Jackie Robinson brought his own code, the barbarians’ code, into the game of baseball. He took bench jockeying to a new low. Statements about the opposing players’ sisters and mothers, which had previously been considered beyond the pale, were part of Jackie Robinson’s repertoire.

And of course those black athletes who followed Jackie Robinson were even worse. But the larger the pool of players to choose from, the better your chance of winning and making money. So the marriage between the capitalist and the Negro was consummated with Jackie Robinsons’ entry into baseball. And what a happy marriage it has been for them.

But what about the white folk? Should we give our blessing to that marriage by watching and attending sporting events where black athletes and white commentators degrade all the virtues of the heart and the soul that white people used to hold dear? When capitalism, the Negro, and sport are combined, the watching of sporting events becomes a vulgar indulgence akin to pornography. Presumably one would refuse to watch a film which approvingly depicted black cannibals cooking and eating white missionaries; why then should we watch all the values of our civilization being undermined in pagan rituals called sporting events?
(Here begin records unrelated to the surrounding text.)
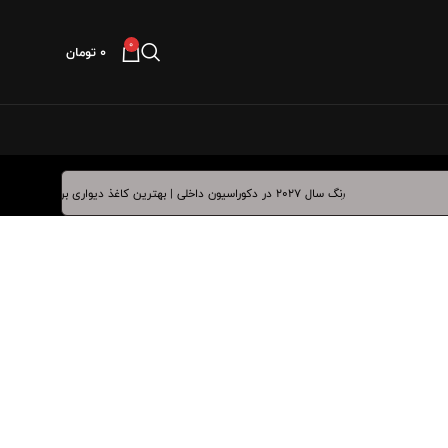
0
۰
تومان
رنگ سال ۲۰۲۷ در دکوراسیون داخلی | بهترین کاغذ دیواری برای آبی درخشان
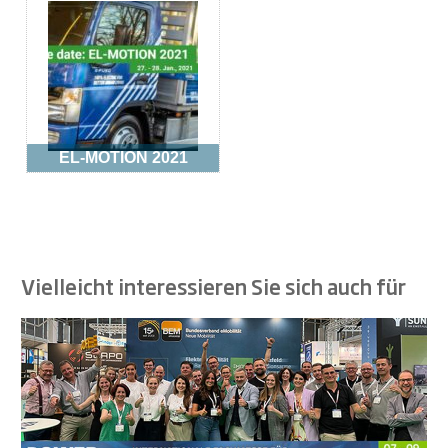
EL-MOTION 2021
Vielleicht interessieren Sie sich auch für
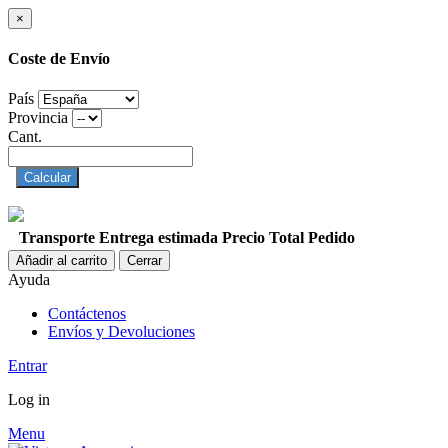
×
Coste de Envío
País
Provincia
Cant.
Calcular
Transporte
Entrega estimada
Precio
Total Pedido
Añadir al carrito
Cerrar
Ayuda
Contáctenos
Envíos y Devoluciones
Entrar
Log in
Menu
In Walter Scott’s novel, Old Mortality, he depicts a period of Scottish history when the Covenanters felt that Charles II was not keeping his promise to grant them religious liberty. They regarded themselves as disenfranchised. The Crown sought to force them to feel enfranchised by requiring them to participate in state sanctioned sporting events. The Crown’s effort failed because it only strengthened the Covenanters’ resolve not to participate in the sporting events.

Two things emerge from Scott’s description of the mandatory participation edict of Charles II:

1) Sports are an integral part of a nation’s soul. They reflect the very essence of what the nation stands for. If you are at odds with your nation you must divorce yourself from that nation’s sporting life.

2) The seductive feminine approach (the Gingerbread House technique) is more likely to make converts than the straightforward masculine approach. Instead of forcing the Covenanters to participate in the sporting events, Charles II should have hired a marketing guru to put the proper spin on the events. Maybe a little Scripture reading at the beginning of the events and a few comely maidens, not too indecorous, to give out the prizes… You get the picture.

In point of fact, the Covenanters had nowhere near the cause that we have for divorcing ourselves from our nation’s (or more accurately our non-nation’s) civic sporting life. But we have eaten the soul-numbing honey of the locusts for so long that we are completely anesthetized. We truly love ‘Big Brother.’

Recently a “conservative” military man published a book equating God, the war in Iraq, and football. How telling. Sport is linked to our Faith. What, if we look at American sports, do Americans revere? They revere capitalism and Negroes.

How did we get from the sporting life exemplified in Tom Brown’s School Days and The Chariots of Fire to the pagan spectacles of today? We got there by the same process a man follows when, lured by the prospect of gold, he places a ladder into a mineshaft and climbs down, rung by rung. But surely by now we should see that the gold mine is a pit, and it stinks of sulphur.